You’ve previously written that every unit in a system, at whatever scale, has to have non-zero graceful extensibility. What do you mean by that?

If you have zero extensibility you’re maximally brittle. A unit can’t have enough [graceful extensibility] by itself.

To use a hospital example, in no unit—a clinician or clinician team—can we have enough ICU capability. No unit by itself can have sufficient graceful extensibility given the possibility for model surprise. And the reason is the same: finite resources and change. This is why an emergency room has the capability to adapt to patient crises, but only so much. At some point in a mass-casualty event it needs help from the rest of the hospital system in order to handle all the patients. It needs more personnel, it needs to expand the space it takes [up], it needs to facilitate interactions with the diagnostic centers in the hospital. So you have to have other interdependent units, and they have to be ready to adapt to help the unit at risk of getting crunched.

As I start to run out of the capacity to act as the situation continues to deteriorate, I need help from somebody who’s in the neighborhood, so to speak. The neighboring units parallel or above, sometimes even below in a network or a hierarchy, need to recognize I’m at risk of saturation and do something to help me.
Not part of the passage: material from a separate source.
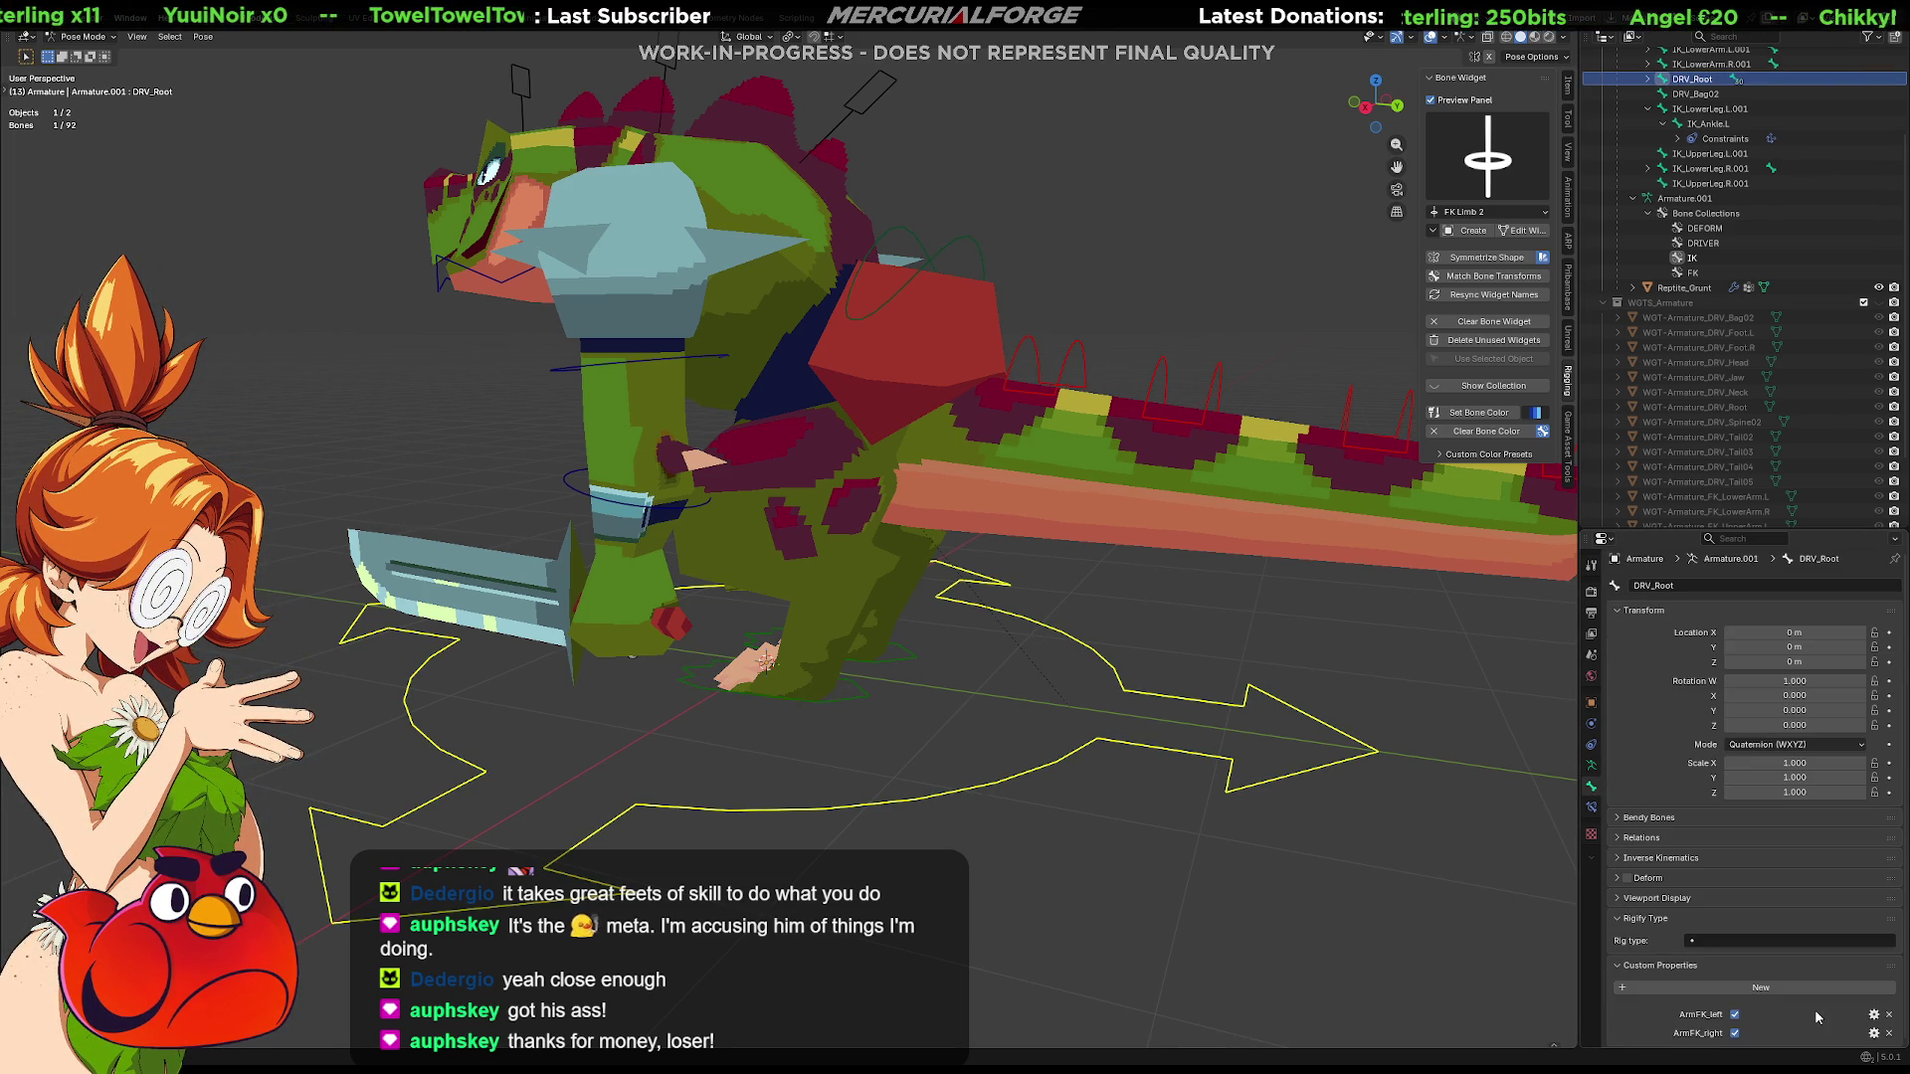
left_click(1874, 1015)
You can see the breakdown of [extensibility] in the pandemic response. Early in the pandemic, some governors and states got slammed. They were quickly trying to get the public to cooperate with restrictions because they were afraid of overloading their hospitals. They got better cooperation because everyone [realized] we don’t want to have our hospitals look like Italy or New York. Then, once hospitals were able to adapt or it didn’t get that bad for certain jurisdictions, everybody went, “See, we don’t want to do this anymore, it’s not that bad,” and cooperation with activity restrictions dropped off.

That’s an example of what we call reciprocity. Without reciprocity, you can’t get that second layer of, “I have some graceful extensibility, but as I start to run out of capability, I need other parties to help me.”

What would you say to someone who reads this interview and says, “Alright, I understand the concept of resilience. I understand that my system has to have graceful extensibility. Where do I start?”

That’s contingent on the engineering system and the role they’re dealing with. The pursuit of efficiency—faster, better, cheaper—inadvertently undermines the sources of resilient performance. So the general advice is [to adopt] pragmatic but different engineering [practices]. It’s the balance between seeking optimality in the short run and building and investing in graceful extensibility [in the long run]. Those have to be balanced—they interact, they’re interdependent, and you need both.